*Material for this task*.
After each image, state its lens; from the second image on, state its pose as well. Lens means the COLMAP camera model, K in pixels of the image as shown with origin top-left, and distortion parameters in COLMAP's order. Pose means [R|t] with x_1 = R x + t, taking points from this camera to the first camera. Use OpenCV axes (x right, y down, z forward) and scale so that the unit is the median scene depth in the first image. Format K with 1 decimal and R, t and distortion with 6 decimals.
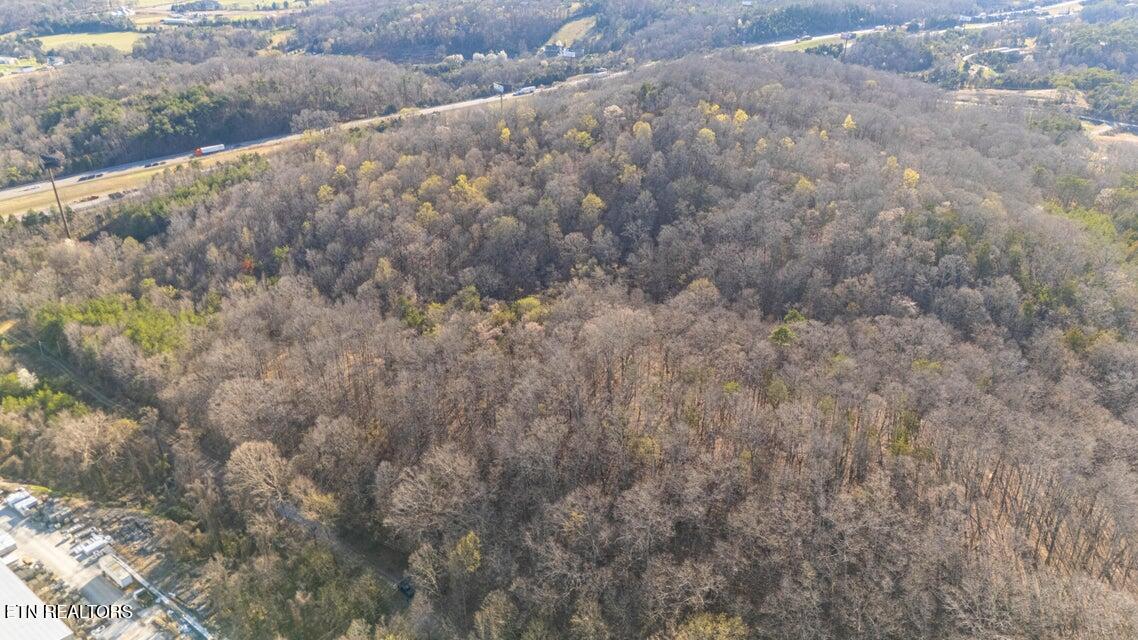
lens RADIAL K [[810.7, 0, 569.0], [0, 810.7, 320.0], [0, 0, 1]] dist [0.051044, -0.045722]
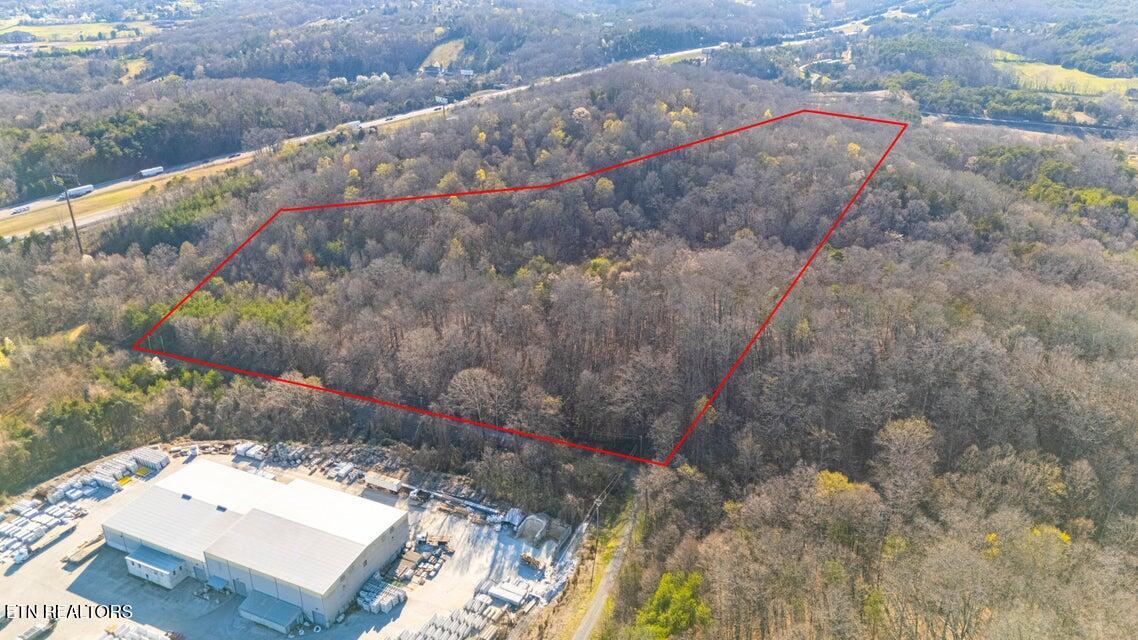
lens RADIAL K [[810.7, 0, 569.0], [0, 810.7, 320.0], [0, 0, 1]] dist [0.051044, -0.045722]
pose [[0.973838, -0.089865, 0.208719, -0.150122], [0.096073, 0.995178, -0.019778, 0.035411], [-0.205935, 0.039312, 0.977776, -0.065380]]
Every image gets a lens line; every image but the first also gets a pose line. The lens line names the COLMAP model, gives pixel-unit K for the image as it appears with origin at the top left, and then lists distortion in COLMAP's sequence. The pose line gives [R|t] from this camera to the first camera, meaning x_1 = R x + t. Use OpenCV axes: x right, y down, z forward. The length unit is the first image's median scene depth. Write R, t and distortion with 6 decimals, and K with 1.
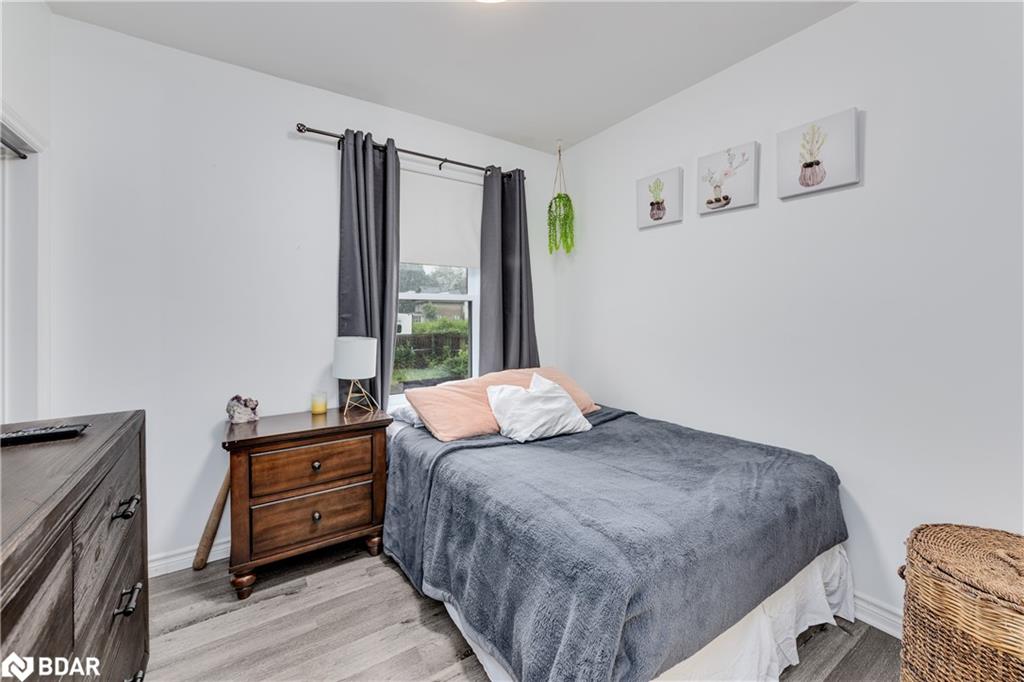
lens RADIAL K [[411.7, 0, 509.0], [0, 411.7, 317.8], [0, 0, 1]] dist [-0.003488, -0.000177]
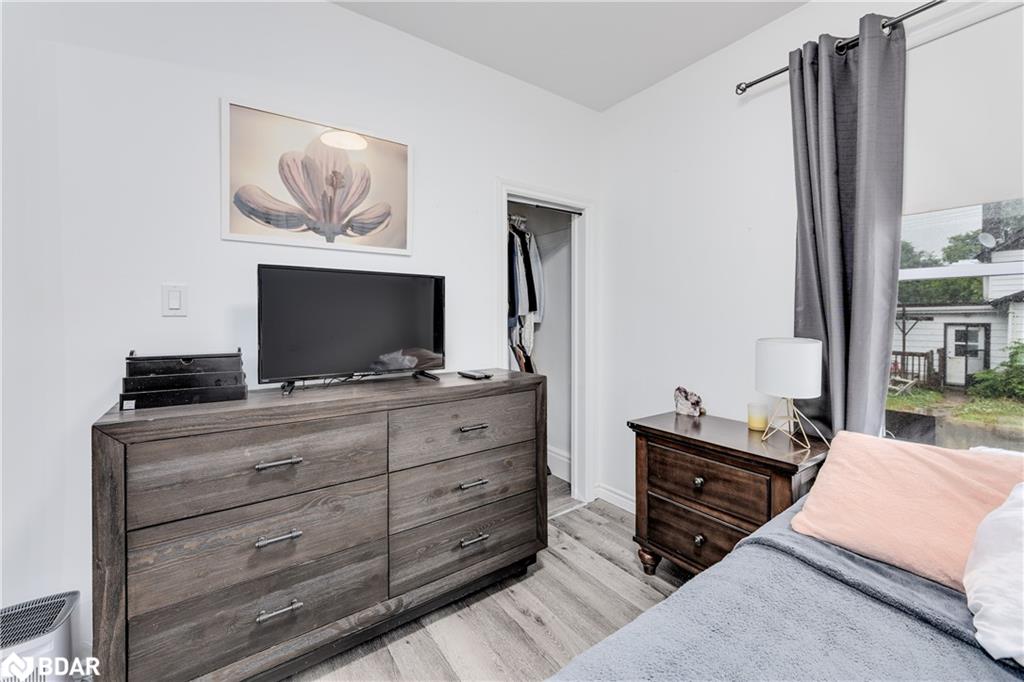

*About this task*. Everything in the entries above should be written out again exactly, except the images.

*Expected output*.
After each image, state its lens; from the second image on, state its pose as well. Lens means the COLMAP camera model, K in pixels of the image as shown with origin top-left, and distortion parameters in COLMAP's order. Pose means [R|t] with x_1 = R x + t, taking points from this camera to the first camera. Use OpenCV axes (x right, y down, z forward) and scale so that the unit is the median scene depth in the first image. Format K with 1 decimal and R, t and distortion with 6 decimals.
lens RADIAL K [[810.7, 0, 569.0], [0, 810.7, 320.0], [0, 0, 1]] dist [0.051044, -0.045722]
lens RADIAL K [[810.7, 0, 569.0], [0, 810.7, 320.0], [0, 0, 1]] dist [0.051044, -0.045722]
pose [[0.973838, -0.089865, 0.208719, -0.150122], [0.096073, 0.995178, -0.019778, 0.035411], [-0.205935, 0.039312, 0.977776, -0.065380]]
Every image gets a lens line; every image but the first also gets a pose line. The lens line names the COLMAP model, gives pixel-unit K for the image as it appears with origin at the top left, and then lists distortion in COLMAP's sequence. The pose line gives [R|t] from this camera to the first camera, meaning x_1 = R x + t. Use OpenCV axes: x right, y down, z forward. The length unit is the first image's median scene depth. Write R, t and distortion with 6 decimals, and K with 1.
lens RADIAL K [[411.7, 0, 509.0], [0, 411.7, 317.8], [0, 0, 1]] dist [-0.003488, -0.000177]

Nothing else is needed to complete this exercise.